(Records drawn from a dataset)
-- Opening Marker --
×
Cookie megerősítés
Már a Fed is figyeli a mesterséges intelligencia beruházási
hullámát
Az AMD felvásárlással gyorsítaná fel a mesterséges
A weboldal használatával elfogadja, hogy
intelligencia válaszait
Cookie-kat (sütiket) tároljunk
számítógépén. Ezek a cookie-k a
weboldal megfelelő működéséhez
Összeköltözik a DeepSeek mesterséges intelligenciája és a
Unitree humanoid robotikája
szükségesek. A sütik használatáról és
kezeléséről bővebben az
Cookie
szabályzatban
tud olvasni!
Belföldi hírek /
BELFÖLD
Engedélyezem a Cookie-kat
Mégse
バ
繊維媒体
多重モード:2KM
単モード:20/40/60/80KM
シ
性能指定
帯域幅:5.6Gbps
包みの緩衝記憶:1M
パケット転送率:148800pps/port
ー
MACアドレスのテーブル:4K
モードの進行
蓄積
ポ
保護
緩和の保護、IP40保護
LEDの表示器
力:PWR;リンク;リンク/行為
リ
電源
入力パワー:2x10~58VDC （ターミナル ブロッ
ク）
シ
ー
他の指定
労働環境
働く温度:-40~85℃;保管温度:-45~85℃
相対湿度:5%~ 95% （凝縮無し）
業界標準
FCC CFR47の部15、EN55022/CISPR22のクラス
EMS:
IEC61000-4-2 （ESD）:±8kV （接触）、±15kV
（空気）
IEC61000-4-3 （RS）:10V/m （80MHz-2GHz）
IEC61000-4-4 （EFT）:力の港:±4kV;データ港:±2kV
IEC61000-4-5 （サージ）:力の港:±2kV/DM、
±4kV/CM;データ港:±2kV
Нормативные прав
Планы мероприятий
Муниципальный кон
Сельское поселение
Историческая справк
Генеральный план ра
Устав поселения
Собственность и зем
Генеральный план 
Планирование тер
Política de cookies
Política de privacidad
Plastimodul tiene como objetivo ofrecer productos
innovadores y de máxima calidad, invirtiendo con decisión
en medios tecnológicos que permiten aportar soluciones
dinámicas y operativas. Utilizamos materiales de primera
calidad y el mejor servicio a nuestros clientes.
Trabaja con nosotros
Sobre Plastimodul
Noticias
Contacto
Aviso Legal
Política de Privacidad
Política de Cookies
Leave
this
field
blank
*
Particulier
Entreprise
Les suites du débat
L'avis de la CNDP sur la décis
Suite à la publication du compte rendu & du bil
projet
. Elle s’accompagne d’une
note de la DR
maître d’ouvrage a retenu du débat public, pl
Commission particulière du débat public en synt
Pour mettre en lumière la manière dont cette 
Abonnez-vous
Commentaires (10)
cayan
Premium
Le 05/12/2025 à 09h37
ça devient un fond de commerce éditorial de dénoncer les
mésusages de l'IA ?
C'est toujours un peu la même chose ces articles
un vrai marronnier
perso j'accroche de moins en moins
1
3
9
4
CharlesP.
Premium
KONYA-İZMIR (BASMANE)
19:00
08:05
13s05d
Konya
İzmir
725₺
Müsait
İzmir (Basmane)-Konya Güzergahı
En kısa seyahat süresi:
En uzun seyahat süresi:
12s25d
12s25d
-- Closing Marker --
▸ Activity: Return each line of the data above without any change, keeping the original order from the first block to the last.

▸ Answer to this exercise:
×
Cookie megerősítés
Már a Fed is figyeli a mesterséges intelligencia beruházási
hullámát
Az AMD felvásárlással gyorsítaná fel a mesterséges
A weboldal használatával elfogadja, hogy
intelligencia válaszait
Cookie-kat (sütiket) tároljunk
számítógépén. Ezek a cookie-k a
weboldal megfelelő működéséhez
Összeköltözik a DeepSeek mesterséges intelligenciája és a
Unitree humanoid robotikája
szükségesek. A sütik használatáról és
kezeléséről bővebben az
Cookie
szabályzatban
tud olvasni!
Belföldi hírek /
BELFÖLD
Engedélyezem a Cookie-kat
Mégse
バ
繊維媒体
多重モード:2KM
単モード:20/40/60/80KM
シ
性能指定
帯域幅:5.6Gbps
包みの緩衝記憶:1M
パケット転送率:148800pps/port
ー
MACアドレスのテーブル:4K
モードの進行
蓄積
ポ
保護
緩和の保護、IP40保護
LEDの表示器
力:PWR;リンク;リンク/行為
リ
電源
入力パワー:2x10~58VDC （ターミナル ブロッ
ク）
シ
ー
他の指定
労働環境
働く温度:-40~85℃;保管温度:-45~85℃
相対湿度:5%~ 95% （凝縮無し）
業界標準
FCC CFR47の部15、EN55022/CISPR22のクラス
EMS:
IEC61000-4-2 （ESD）:±8kV （接触）、±15kV
（空気）
IEC61000-4-3 （RS）:10V/m （80MHz-2GHz）
IEC61000-4-4 （EFT）:力の港:±4kV;データ港:±2kV
IEC61000-4-5 （サージ）:力の港:±2kV/DM、
±4kV/CM;データ港:±2kV
Нормативные прав
Планы мероприятий
Муниципальный кон
Сельское поселение
Историческая справк
Генеральный план ра
Устав поселения
Собственность и зем
Генеральный план 
Планирование тер
Política de cookies
Política de privacidad
Plastimodul tiene como objetivo ofrecer productos
innovadores y de máxima calidad, invirtiendo con decisión
en medios tecnológicos que permiten aportar soluciones
dinámicas y operativas. Utilizamos materiales de primera
calidad y el mejor servicio a nuestros clientes.
Trabaja con nosotros
Sobre Plastimodul
Noticias
Contacto
Aviso Legal
Política de Privacidad
Política de Cookies
Leave
this
field
blank
*
Particulier
Entreprise
Les suites du débat
L'avis de la CNDP sur la décis
Suite à la publication du compte rendu & du bil
projet
. Elle s’accompagne d’une
note de la DR
maître d’ouvrage a retenu du débat public, pl
Commission particulière du débat public en synt
Pour mettre en lumière la manière dont cette 
Abonnez-vous
Commentaires (10)
cayan
Premium
Le 05/12/2025 à 09h37
ça devient un fond de commerce éditorial de dénoncer les
mésusages de l'IA ?
C'est toujours un peu la même chose ces articles
un vrai marronnier
perso j'accroche de moins en moins
1
3
9
4
CharlesP.
Premium
KONYA-İZMIR (BASMANE)
19:00
08:05
13s05d
Konya
İzmir
725₺
Müsait
İzmir (Basmane)-Konya Güzergahı
En kısa seyahat süresi:
En uzun seyahat süresi:
12s25d
12s25d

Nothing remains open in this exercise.